Die große Kooperationsbereitschaft, die der Border mitbringt, seine Aufmerksamkeit und verblüffende Lernschnelligkeit machen ihn bei Hunde­sportlern sehr beliebt. Dog Dancing, Agility, Fährte, Rettungsarbeit oder auch Obedience sind nur einige Sportarten, die er gerne ausführt. Wird ein Border Collie jedoch nicht gefordert oder wird er eben auch überfordert, sucht er sich andere Beschäftigungen, die dann für den Halter sehr schnell zu großen Problemen führen können. Das Fixieren der Beute zum Beispiel sollte auch dort bleiben, wo es hingehört, und zwar beim Schaf. Das Anstarren von Menschen, Rädern, Joggern oder anderen Hunden sollte unterbunden werden.
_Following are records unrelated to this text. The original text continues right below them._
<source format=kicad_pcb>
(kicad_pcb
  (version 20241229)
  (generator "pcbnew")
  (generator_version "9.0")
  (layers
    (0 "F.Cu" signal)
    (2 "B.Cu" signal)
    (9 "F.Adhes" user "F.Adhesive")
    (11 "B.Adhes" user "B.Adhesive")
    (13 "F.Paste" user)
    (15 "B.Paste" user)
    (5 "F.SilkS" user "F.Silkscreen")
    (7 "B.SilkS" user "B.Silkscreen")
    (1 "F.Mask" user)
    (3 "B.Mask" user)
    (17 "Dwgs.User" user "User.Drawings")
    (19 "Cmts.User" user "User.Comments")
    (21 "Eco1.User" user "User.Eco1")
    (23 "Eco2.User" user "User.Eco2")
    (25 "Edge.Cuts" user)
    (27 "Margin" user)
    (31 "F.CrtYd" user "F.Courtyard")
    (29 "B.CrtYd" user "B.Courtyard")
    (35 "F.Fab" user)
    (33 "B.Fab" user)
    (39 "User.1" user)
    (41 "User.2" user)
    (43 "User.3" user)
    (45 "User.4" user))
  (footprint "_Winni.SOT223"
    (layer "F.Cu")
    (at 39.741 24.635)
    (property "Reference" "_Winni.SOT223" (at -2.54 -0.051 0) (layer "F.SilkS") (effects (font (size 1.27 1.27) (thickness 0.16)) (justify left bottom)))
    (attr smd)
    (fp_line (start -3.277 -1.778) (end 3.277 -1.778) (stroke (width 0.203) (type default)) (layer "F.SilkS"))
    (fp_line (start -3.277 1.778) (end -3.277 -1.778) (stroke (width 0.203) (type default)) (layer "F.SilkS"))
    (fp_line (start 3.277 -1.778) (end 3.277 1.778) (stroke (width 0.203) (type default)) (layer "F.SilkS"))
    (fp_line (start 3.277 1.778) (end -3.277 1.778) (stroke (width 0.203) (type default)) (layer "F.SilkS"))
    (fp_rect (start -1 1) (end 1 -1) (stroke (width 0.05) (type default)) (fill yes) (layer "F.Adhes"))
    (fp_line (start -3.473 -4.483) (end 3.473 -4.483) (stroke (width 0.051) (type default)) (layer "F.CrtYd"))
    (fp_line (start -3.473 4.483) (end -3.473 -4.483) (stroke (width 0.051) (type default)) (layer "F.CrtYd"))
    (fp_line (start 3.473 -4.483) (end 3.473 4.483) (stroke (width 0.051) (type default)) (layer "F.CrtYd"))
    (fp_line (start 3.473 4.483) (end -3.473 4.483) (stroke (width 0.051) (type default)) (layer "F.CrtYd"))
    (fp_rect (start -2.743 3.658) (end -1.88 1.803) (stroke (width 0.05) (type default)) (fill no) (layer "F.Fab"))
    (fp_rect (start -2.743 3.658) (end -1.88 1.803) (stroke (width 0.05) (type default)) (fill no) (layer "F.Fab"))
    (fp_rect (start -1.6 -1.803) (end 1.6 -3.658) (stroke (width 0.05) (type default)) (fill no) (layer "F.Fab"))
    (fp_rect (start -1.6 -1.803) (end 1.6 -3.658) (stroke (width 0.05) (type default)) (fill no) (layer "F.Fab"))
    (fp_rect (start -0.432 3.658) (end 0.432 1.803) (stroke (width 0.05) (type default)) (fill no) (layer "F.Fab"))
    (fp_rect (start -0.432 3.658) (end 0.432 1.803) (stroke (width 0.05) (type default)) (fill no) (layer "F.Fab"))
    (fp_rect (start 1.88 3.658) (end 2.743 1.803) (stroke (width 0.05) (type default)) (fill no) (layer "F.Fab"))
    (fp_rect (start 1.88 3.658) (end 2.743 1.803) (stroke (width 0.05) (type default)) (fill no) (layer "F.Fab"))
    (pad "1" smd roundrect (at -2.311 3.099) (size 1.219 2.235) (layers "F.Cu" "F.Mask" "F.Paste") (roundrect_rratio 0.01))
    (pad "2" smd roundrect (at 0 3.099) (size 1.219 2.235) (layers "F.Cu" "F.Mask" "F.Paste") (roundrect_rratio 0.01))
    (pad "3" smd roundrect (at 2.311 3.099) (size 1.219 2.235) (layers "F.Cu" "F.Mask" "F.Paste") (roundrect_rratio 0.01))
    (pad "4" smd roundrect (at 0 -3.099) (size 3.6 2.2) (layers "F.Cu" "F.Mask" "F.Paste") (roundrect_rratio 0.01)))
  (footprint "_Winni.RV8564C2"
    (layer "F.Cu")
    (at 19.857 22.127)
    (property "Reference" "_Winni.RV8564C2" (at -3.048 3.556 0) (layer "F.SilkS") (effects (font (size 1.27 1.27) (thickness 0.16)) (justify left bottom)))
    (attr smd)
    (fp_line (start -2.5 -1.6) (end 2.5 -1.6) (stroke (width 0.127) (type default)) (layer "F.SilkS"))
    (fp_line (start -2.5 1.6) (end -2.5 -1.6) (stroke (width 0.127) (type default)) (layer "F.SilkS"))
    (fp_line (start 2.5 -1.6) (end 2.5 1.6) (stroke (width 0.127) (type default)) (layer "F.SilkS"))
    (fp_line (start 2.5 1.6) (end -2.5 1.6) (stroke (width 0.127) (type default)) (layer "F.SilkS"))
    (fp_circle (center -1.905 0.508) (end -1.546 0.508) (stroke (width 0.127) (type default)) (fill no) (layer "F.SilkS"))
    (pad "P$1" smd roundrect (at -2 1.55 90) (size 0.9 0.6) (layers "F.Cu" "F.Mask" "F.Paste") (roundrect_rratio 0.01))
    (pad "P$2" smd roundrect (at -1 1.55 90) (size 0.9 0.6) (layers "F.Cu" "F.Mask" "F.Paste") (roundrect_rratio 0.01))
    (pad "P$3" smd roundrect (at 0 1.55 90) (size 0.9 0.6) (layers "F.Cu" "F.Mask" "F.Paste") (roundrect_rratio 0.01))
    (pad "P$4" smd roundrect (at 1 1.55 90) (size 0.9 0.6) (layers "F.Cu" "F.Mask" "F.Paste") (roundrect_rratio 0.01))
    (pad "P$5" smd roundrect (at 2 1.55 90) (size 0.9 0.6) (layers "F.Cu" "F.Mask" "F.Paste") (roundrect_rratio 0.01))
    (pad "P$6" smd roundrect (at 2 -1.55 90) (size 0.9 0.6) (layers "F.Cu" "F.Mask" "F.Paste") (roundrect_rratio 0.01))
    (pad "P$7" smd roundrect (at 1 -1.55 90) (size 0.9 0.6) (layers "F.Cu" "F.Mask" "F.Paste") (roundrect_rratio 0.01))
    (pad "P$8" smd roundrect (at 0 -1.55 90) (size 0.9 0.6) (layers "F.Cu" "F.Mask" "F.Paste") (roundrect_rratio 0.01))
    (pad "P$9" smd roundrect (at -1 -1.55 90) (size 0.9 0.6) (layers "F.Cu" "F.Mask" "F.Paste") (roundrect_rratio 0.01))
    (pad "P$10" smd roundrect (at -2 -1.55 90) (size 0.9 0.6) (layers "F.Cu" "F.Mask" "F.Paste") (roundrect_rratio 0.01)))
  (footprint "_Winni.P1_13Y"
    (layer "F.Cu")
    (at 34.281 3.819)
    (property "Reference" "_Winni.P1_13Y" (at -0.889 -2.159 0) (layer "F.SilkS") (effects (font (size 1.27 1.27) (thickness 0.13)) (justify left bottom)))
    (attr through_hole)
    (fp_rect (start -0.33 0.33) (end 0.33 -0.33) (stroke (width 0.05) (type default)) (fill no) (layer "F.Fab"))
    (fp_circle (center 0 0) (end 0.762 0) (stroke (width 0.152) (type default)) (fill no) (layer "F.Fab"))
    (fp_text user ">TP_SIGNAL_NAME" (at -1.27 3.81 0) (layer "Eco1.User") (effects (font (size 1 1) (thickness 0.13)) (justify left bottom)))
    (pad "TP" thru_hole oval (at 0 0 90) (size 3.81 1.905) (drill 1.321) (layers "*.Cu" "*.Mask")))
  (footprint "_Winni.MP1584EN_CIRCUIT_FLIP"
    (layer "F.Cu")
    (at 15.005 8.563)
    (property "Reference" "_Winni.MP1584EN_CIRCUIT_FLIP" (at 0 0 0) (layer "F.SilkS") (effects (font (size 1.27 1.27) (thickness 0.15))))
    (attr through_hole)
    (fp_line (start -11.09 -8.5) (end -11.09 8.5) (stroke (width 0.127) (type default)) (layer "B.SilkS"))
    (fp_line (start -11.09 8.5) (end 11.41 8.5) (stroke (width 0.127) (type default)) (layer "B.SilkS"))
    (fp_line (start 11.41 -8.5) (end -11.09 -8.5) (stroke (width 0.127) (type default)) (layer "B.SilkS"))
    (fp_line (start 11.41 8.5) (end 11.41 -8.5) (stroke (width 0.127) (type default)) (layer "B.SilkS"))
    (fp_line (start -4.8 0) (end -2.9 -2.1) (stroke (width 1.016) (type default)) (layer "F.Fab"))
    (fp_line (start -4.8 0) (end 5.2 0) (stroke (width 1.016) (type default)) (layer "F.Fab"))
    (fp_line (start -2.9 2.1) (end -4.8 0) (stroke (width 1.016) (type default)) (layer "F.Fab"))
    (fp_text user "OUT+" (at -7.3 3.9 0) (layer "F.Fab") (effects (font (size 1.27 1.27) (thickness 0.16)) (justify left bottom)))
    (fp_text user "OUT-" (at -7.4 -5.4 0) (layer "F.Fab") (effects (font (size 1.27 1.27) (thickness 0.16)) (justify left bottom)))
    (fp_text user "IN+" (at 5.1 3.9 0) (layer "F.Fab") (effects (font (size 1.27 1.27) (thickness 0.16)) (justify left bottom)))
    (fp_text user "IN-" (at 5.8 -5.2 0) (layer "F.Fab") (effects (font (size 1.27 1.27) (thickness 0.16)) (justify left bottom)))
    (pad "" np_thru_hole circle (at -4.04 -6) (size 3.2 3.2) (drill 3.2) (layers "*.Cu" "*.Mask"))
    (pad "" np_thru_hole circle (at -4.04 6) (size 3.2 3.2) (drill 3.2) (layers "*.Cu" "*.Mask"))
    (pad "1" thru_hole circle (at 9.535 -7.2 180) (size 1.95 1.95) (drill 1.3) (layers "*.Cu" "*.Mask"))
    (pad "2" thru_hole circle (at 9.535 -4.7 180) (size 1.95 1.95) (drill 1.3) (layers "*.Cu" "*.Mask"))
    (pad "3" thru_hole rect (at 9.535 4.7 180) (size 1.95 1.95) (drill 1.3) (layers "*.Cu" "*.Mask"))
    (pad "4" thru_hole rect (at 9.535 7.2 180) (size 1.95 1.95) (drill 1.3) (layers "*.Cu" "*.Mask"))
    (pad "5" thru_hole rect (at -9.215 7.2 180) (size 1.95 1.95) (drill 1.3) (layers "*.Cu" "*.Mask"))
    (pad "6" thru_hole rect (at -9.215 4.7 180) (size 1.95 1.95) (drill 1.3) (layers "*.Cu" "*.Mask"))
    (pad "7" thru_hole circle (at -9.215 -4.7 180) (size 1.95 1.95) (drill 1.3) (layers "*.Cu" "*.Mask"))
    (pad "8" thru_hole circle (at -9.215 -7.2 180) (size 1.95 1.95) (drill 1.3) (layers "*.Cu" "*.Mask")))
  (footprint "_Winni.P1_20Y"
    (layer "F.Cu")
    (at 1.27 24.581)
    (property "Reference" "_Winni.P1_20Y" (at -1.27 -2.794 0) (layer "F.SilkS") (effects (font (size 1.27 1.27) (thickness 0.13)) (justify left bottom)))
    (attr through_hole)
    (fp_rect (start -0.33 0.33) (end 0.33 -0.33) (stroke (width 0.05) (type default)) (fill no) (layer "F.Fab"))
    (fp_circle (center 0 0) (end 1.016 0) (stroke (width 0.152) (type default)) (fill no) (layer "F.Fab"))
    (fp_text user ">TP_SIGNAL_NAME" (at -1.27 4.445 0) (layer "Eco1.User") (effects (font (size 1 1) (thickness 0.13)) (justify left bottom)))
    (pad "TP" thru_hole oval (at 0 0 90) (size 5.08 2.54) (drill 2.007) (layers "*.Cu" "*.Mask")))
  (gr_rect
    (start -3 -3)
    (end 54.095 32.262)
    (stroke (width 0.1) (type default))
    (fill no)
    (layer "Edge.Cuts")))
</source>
Denn im schlimmsten Fall kann sich daraus eine Stereotypie entwickeln, die nur schwer wieder rückgängig gemacht werden kann.
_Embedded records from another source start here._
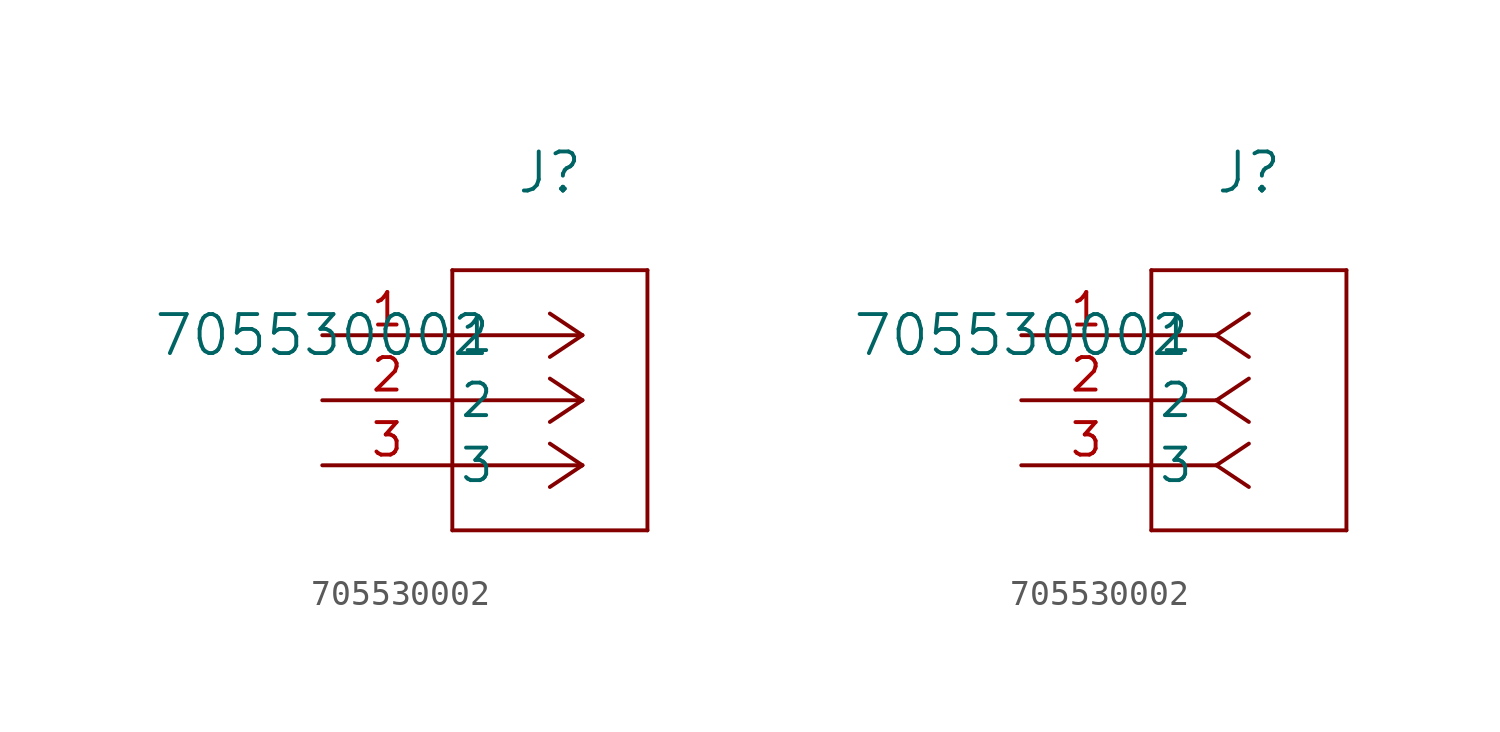
<source format=kicad_sym>
(kicad_symbol_lib
  (version 20211014)
  (generator kicad_symbol_editor)
  (symbol "705530002"
    (pin_names
      (offset 0.254))
    (property "Reference" "J"
      (at 8.89 6.35 0)
      (effects (font (size 1.524 1.524))))
    (property "Value" "705530002"
      (at 0 0 0)
      (effects (font (size 1.524 1.524))))
    (symbol "705530002_1_1"
      (polyline (pts (xy 10.16 0) (xy 5.08 0)) (stroke (width 0.152) (type default) (color 0 0 0 0)) (fill (type none)))
      (polyline (pts (xy 10.16 -2.54) (xy 5.08 -2.54)) (stroke (width 0.152) (type default) (color 0 0 0 0)) (fill (type none)))
      (polyline (pts (xy 10.16 -5.08) (xy 5.08 -5.08)) (stroke (width 0.152) (type default) (color 0 0 0 0)) (fill (type none)))
      (polyline (pts (xy 10.16 0) (xy 8.89 0.847)) (stroke (width 0.152) (type default) (color 0 0 0 0)) (fill (type none)))
      (polyline (pts (xy 10.16 -2.54) (xy 8.89 -1.693)) (stroke (width 0.152) (type default) (color 0 0 0 0)) (fill (type none)))
      (polyline (pts (xy 10.16 -5.08) (xy 8.89 -4.233)) (stroke (width 0.152) (type default) (color 0 0 0 0)) (fill (type none)))
      (polyline (pts (xy 10.16 0) (xy 8.89 -0.847)) (stroke (width 0.152) (type default) (color 0 0 0 0)) (fill (type none)))
      (polyline (pts (xy 10.16 -2.54) (xy 8.89 -3.387)) (stroke (width 0.152) (type default) (color 0 0 0 0)) (fill (type none)))
      (polyline (pts (xy 10.16 -5.08) (xy 8.89 -5.927)) (stroke (width 0.152) (type default) (color 0 0 0 0)) (fill (type none)))
      (polyline (pts (xy 5.08 2.54) (xy 5.08 -7.62)) (stroke (width 0.152) (type default) (color 0 0 0 0)) (fill (type none)))
      (polyline (pts (xy 5.08 -7.62) (xy 12.7 -7.62)) (stroke (width 0.152) (type default) (color 0 0 0 0)) (fill (type none)))
      (polyline (pts (xy 12.7 -7.62) (xy 12.7 2.54)) (stroke (width 0.152) (type default) (color 0 0 0 0)) (fill (type none)))
      (polyline (pts (xy 12.7 2.54) (xy 5.08 2.54)) (stroke (width 0.152) (type default) (color 0 0 0 0)) (fill (type none)))
      (pin unspecified line (at 0 0 0) (length 5.08) (name "1" (effects (font (size 1.27 1.27)))) (number "1" (effects (font (size 1.27 1.27)))))
      (pin unspecified line (at 0 -2.54 0) (length 5.08) (name "2" (effects (font (size 1.27 1.27)))) (number "2" (effects (font (size 1.27 1.27)))))
      (pin unspecified line (at 0 -5.08 0) (length 5.08) (name "3" (effects (font (size 1.27 1.27)))) (number "3" (effects (font (size 1.27 1.27))))))
    (symbol "705530002_1_2"
      (polyline (pts (xy 7.62 0) (xy 5.08 0)) (stroke (width 0.152) (type default) (color 0 0 0 0)) (fill (type none)))
      (polyline (pts (xy 7.62 -2.54) (xy 5.08 -2.54)) (stroke (width 0.152) (type default) (color 0 0 0 0)) (fill (type none)))
      (polyline (pts (xy 7.62 -5.08) (xy 5.08 -5.08)) (stroke (width 0.152) (type default) (color 0 0 0 0)) (fill (type none)))
      (polyline (pts (xy 7.62 0) (xy 8.89 0.847)) (stroke (width 0.152) (type default) (color 0 0 0 0)) (fill (type none)))
      (polyline (pts (xy 7.62 -2.54) (xy 8.89 -1.693)) (stroke (width 0.152) (type default) (color 0 0 0 0)) (fill (type none)))
      (polyline (pts (xy 7.62 -5.08) (xy 8.89 -4.233)) (stroke (width 0.152) (type default) (color 0 0 0 0)) (fill (type none)))
      (polyline (pts (xy 7.62 0) (xy 8.89 -0.847)) (stroke (width 0.152) (type default) (color 0 0 0 0)) (fill (type none)))
      (polyline (pts (xy 7.62 -2.54) (xy 8.89 -3.387)) (stroke (width 0.152) (type default) (color 0 0 0 0)) (fill (type none)))
      (polyline (pts (xy 7.62 -5.08) (xy 8.89 -5.927)) (stroke (width 0.152) (type default) (color 0 0 0 0)) (fill (type none)))
      (polyline (pts (xy 5.08 2.54) (xy 5.08 -7.62)) (stroke (width 0.152) (type default) (color 0 0 0 0)) (fill (type none)))
      (polyline (pts (xy 5.08 -7.62) (xy 12.7 -7.62)) (stroke (width 0.152) (type default) (color 0 0 0 0)) (fill (type none)))
      (polyline (pts (xy 12.7 -7.62) (xy 12.7 2.54)) (stroke (width 0.152) (type default) (color 0 0 0 0)) (fill (type none)))
      (polyline (pts (xy 12.7 2.54) (xy 5.08 2.54)) (stroke (width 0.152) (type default) (color 0 0 0 0)) (fill (type none)))
      (pin unspecified line (at 0 0 0) (length 5.08) (name "1" (effects (font (size 1.27 1.27)))) (number "1" (effects (font (size 1.27 1.27)))))
      (pin unspecified line (at 0 -2.54 0) (length 5.08) (name "2" (effects (font (size 1.27 1.27)))) (number "2" (effects (font (size 1.27 1.27)))))
      (pin unspecified line (at 0 -5.08 0) (length 5.08) (name "3" (effects (font (size 1.27 1.27)))) (number "3" (effects (font (size 1.27 1.27))))))))
</source>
Ein Border Collie sollte zwar ein gutes Temperament haben, doch der heute oft als typisch angesehene, hyperaktive Vertreter seiner Rasse ist nicht unbedingt typisch für den klassischen Arbeits-Border Collie! Der ideale Arbeitshund vereinigt körperliche Ausdauer und blitzschnelle Reaktionen mit mentaler Stärke. Er muss Ruhe und Autorität auf die Schafe ausstrahlen können.

Das übersteigerte Unterhaltungsprogramm für diese Hunde wie Ballspiele usw. ist mehr schädlich als dienlich, hört man aus Expertenkreisen. Ruhephasen sind wichtig und auch streng einzuhalten, sonst wird der Vierbeiner bald zum Actionjunkie und braucht stundenlanges Entertainment. Hat er dann plötzlich einen ruhigen Tag, ist er ganz nervös und versucht seine Power woanders anzubringen. Die Erziehung eines Border Collies sollte konsequent ausfallen.

Sieht man diesen Hund bei der Arbeit mit den Schafen, versteht man sofort, warum er so beliebt ist. Unermüdlich hält er die Schafe zusammen und beschützt die Herde. Durch seinen Arbeitseifer und seine Lernfähigkeit wurde er in Großbritannien schnell „The wisest dog in the world“. Dieser Hund ist kein fauler Sofabewacher, der mit der Runde um den Häuserblock zufrieden ist. Er will gefordert und gefördert werden, dies aber auch mit Maß und Ziel. Nicht jeder hat eine Schafherde im Garten stehen, nur um den Hund auszulasten. Aber es gibt inzwischen viele Vereine, die ein ­großes Angebot haben, auch eigene Herden oder andere Sportmöglichkeiten anbieten. Sollte Zeit Mangelware sein und ein unproblematischer Hund in Frage kommen, der einfach mitläuft, dann ist bei der Wahl eines Border Collies die Enttäuschung ­vorprogrammiert. Wenn man sich im Klaren ist, was für ein hoch­intelligenter Arbeitsspezialist dieser Hund ist, und wenn man auch die Zeit hat, viel mit diesem Tier zu arbeiten, dann jedoch wird man reichlich belohnt.